A 17-year-old girl who was never able to smile or close her eye freely can now do so after surgeons at the Galilee Medical Center performed two microsurgical operations to fix the problem – nine months apart – for the first time in Israel.
The girl, who lives in a Western Galilee settlement, suffered from congenital paralysis of her left-side facial nerve, which caused facial asymmetry and her inability to perform basic actions on that side, such as smiling or closing an eye. The complex surgery was aimed at restoring function of her facial expression muscles and her lower eyelid.
The “facial reanimation” operations were performed by Dr. Amin Abu Jabal, director of the microsurgery unit and a senior physician in the plastic surgery and burns department at the hospital in Nahariya. He did the complex surgery in collaboration with Dr. Ohad Ronen, director of the head-and-neck-surgery unit in the otolaryngology (ear, nose and throat) department and Dr. Yanir Kassif from the ophthalmology department.
What was the surgery and why was it needed?
The microsurgery took place in two stages. In the first, the doctors removed a sensory (sural) nerve that is about 30 centimeters long, from the back of the patient’s leg, and divided it into two.
They transplanted one part from the area of the patient’s right cheek, with a connection to the nerves on the normal side, to the paralyzed left side. Then they transplanted the other part from the lower right eyelid on the normal side to the paralyzed left eyelid. The nerve was passed through a subcutaneous (below the skin) canal above the bridge of the nose and connected to the nerves of the lower eyelid on the normal side. The first operation lasted five hours, and after a two-day hospitalization, the girl was sent home.
The second stage of the operation took place nine months later, after the nerves had grown in the area of the paralyzed cheek. During this operation, which took about eight hours, a long, thin muscle called gracilis was taken from the upper inner thigh area along with the blood vessels and the muscle nerve. The doctors then implanted the muscle in the paralyzed left cheek and connected it to the corner of the mouth and the area of the left temple.
Then, for the first time in Israel, they transplanted a thin muscle graft to the lower eyelid, which connected to the previously transplanted nerve. The operation went well and after a week’s hospitalization, the patient was sent home.
“This was a unique and extremely complex operation that required high skill in the field of microsurgery.

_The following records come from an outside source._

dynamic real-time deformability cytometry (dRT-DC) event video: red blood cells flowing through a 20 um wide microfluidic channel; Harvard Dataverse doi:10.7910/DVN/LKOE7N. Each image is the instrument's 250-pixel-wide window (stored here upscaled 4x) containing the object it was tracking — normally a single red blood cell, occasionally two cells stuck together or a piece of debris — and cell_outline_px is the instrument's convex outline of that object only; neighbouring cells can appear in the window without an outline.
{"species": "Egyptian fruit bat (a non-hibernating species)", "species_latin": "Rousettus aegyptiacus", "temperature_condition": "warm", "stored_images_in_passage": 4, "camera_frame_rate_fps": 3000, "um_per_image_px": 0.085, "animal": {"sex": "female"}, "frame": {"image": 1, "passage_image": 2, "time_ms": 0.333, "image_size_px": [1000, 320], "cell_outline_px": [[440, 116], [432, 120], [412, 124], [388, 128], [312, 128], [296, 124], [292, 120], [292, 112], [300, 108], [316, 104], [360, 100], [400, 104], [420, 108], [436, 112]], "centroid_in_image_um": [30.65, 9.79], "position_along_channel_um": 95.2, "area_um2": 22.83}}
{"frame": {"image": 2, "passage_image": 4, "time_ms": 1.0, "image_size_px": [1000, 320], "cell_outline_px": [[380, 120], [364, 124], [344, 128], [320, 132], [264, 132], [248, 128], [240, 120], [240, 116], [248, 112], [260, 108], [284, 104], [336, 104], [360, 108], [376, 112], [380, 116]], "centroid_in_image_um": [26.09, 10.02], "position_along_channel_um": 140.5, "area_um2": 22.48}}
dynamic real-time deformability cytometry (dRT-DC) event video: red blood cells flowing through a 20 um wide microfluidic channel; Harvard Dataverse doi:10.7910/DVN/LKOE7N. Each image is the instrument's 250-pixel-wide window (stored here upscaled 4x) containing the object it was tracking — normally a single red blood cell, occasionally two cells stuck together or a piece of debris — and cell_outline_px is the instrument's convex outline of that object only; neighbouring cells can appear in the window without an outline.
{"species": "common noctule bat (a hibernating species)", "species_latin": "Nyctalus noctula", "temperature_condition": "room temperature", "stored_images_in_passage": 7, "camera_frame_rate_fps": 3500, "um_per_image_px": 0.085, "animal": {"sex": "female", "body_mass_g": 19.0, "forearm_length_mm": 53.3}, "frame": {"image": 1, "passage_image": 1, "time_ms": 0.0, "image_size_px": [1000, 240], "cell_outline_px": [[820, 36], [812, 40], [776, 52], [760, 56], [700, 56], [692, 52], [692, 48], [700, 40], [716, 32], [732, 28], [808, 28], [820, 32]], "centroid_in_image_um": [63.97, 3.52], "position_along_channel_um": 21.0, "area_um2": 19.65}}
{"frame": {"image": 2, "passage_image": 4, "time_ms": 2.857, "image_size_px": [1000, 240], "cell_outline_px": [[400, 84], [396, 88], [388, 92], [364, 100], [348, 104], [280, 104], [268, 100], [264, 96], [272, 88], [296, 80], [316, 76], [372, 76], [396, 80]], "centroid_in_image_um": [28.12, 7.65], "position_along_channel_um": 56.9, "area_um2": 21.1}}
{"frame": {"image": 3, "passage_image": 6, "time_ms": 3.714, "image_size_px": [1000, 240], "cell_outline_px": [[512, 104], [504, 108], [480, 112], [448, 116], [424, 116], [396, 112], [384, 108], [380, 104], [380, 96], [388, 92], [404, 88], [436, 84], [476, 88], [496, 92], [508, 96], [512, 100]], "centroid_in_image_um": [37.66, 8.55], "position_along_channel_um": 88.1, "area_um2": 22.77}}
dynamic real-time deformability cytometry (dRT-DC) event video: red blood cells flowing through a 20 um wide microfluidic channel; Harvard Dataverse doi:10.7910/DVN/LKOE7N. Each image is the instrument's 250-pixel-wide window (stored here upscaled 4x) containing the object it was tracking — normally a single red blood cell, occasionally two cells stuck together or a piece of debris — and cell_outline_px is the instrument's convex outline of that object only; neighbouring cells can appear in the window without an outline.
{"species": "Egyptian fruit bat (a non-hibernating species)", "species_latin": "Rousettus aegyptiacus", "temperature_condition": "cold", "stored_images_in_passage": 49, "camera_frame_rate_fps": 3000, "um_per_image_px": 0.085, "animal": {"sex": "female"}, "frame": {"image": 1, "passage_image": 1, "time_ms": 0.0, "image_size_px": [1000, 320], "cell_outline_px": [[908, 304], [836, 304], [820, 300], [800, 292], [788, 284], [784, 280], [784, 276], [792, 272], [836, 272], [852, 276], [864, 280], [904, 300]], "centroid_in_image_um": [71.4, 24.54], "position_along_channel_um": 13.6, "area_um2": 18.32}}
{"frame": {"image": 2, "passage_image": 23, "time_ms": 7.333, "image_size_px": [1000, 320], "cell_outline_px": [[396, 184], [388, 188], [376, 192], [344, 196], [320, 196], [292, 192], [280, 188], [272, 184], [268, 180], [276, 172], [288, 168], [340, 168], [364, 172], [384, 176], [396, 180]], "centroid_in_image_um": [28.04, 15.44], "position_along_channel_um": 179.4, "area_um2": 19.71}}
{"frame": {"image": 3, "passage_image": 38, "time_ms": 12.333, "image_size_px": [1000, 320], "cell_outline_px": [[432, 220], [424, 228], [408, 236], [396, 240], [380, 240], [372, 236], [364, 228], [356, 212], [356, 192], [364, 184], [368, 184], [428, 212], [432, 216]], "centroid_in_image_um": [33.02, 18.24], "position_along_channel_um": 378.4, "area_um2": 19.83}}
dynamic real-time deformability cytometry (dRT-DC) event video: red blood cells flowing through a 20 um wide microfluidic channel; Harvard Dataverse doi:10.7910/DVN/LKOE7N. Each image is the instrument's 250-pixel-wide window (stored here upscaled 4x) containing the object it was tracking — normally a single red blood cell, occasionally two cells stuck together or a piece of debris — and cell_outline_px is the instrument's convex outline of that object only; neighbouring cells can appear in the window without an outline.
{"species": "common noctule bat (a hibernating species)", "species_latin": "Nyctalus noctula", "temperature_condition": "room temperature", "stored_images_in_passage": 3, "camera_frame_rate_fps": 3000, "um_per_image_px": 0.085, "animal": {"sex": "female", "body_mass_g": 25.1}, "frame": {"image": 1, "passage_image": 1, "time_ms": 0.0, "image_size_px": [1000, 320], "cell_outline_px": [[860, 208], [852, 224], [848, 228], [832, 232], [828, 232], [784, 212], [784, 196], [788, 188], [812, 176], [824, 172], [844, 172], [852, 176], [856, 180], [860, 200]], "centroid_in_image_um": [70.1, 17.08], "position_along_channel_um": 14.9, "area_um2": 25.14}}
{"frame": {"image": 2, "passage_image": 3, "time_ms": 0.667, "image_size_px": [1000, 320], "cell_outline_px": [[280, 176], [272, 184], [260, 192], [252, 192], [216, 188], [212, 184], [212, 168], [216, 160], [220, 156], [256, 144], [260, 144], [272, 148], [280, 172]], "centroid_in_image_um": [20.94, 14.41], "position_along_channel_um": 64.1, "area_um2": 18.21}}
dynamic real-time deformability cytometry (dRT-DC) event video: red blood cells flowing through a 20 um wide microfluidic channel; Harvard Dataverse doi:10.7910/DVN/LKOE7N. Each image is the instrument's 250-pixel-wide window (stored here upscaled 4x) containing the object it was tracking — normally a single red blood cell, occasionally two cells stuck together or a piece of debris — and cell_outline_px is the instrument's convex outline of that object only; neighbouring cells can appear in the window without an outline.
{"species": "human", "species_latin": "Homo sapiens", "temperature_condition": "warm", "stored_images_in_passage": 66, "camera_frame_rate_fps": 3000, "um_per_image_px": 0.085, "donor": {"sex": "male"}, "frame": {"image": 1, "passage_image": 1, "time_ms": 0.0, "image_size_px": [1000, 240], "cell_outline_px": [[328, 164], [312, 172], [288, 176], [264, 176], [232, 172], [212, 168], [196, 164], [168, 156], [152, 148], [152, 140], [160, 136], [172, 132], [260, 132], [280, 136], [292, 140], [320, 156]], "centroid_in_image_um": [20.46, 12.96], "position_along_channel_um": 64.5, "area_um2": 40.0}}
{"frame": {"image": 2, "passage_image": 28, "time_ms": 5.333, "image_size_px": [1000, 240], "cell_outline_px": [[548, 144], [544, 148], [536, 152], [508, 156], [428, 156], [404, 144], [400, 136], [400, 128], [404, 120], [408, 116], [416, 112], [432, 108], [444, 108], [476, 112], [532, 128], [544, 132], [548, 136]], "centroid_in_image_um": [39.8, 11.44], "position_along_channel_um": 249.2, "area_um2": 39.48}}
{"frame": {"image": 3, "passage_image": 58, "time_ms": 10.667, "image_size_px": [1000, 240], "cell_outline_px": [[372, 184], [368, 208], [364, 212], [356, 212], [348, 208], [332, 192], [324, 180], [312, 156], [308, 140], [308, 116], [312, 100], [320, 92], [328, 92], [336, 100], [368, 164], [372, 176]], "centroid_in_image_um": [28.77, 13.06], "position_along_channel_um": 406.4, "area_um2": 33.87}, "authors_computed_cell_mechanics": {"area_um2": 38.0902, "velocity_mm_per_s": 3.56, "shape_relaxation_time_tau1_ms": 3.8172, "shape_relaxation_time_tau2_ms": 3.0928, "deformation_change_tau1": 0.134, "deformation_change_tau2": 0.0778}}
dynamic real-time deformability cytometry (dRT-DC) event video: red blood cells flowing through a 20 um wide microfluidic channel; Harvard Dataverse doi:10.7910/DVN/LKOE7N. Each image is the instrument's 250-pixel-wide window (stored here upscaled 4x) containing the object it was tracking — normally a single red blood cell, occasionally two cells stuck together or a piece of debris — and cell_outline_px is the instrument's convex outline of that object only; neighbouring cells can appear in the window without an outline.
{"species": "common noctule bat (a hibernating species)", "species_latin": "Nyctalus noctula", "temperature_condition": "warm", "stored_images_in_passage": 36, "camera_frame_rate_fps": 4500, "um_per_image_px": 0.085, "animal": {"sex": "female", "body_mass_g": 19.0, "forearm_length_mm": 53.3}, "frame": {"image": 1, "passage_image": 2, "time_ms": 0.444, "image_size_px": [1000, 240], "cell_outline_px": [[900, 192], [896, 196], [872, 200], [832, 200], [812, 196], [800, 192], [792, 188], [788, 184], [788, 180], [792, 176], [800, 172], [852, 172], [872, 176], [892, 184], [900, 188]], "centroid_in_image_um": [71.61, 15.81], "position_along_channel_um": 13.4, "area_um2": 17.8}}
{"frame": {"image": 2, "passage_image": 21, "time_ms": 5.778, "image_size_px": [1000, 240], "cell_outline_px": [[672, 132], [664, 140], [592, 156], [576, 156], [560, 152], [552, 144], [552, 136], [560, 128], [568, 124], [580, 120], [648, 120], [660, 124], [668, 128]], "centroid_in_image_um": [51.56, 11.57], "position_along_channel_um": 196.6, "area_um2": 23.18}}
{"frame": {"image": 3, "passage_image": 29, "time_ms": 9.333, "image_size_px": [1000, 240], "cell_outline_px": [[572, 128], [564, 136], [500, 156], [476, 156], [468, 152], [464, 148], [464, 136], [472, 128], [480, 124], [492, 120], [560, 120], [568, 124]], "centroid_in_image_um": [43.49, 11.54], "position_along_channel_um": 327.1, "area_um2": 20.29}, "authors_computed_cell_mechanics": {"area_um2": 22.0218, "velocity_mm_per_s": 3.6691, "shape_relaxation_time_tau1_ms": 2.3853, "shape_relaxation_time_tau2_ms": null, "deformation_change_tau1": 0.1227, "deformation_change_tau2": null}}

During the operation, for the first time in Israel, we transplanted nerve and muscle into the paralyzed lower eyelid, while connecting it to the nerve that was transplanted in a previous step.”Dr. Amin Abu Jabal
“This was a unique and extremely complex operation that required high skill in the field of microsurgery. During the operation, for the first time in Israel, we transplanted nerve and muscle into the paralyzed lower eyelid, while connecting it to the nerve that was transplanted in a previous step,” said Abu Jabal.
“Most often, this type of surgery is performed on patients suffering from facial nerve palsy, either as a result of congenital paralysis (as was the case here) or due to trauma, surgeries or strokes that caused the paralysis.”
After a follow-up period of one year, the operation has been declared a great success, and now the teenage girl can smile spontaneously and close her left eye freely for the first time in her life.
The microsurgery unit was established about two years ago at Galilee Medical Center and recognized by the Health Ministry. Microsurgery deals with the transfer of tissues with vascular and nerve connections, under a microscope, including transfer of tissue from one part of the body to another (free-tissue transfer) to restore or preserve an organ that is in danger.
So far, the unit has performed more than 50 micro-surgeries, most them involving head, neck, breast and lower limb reconstructions.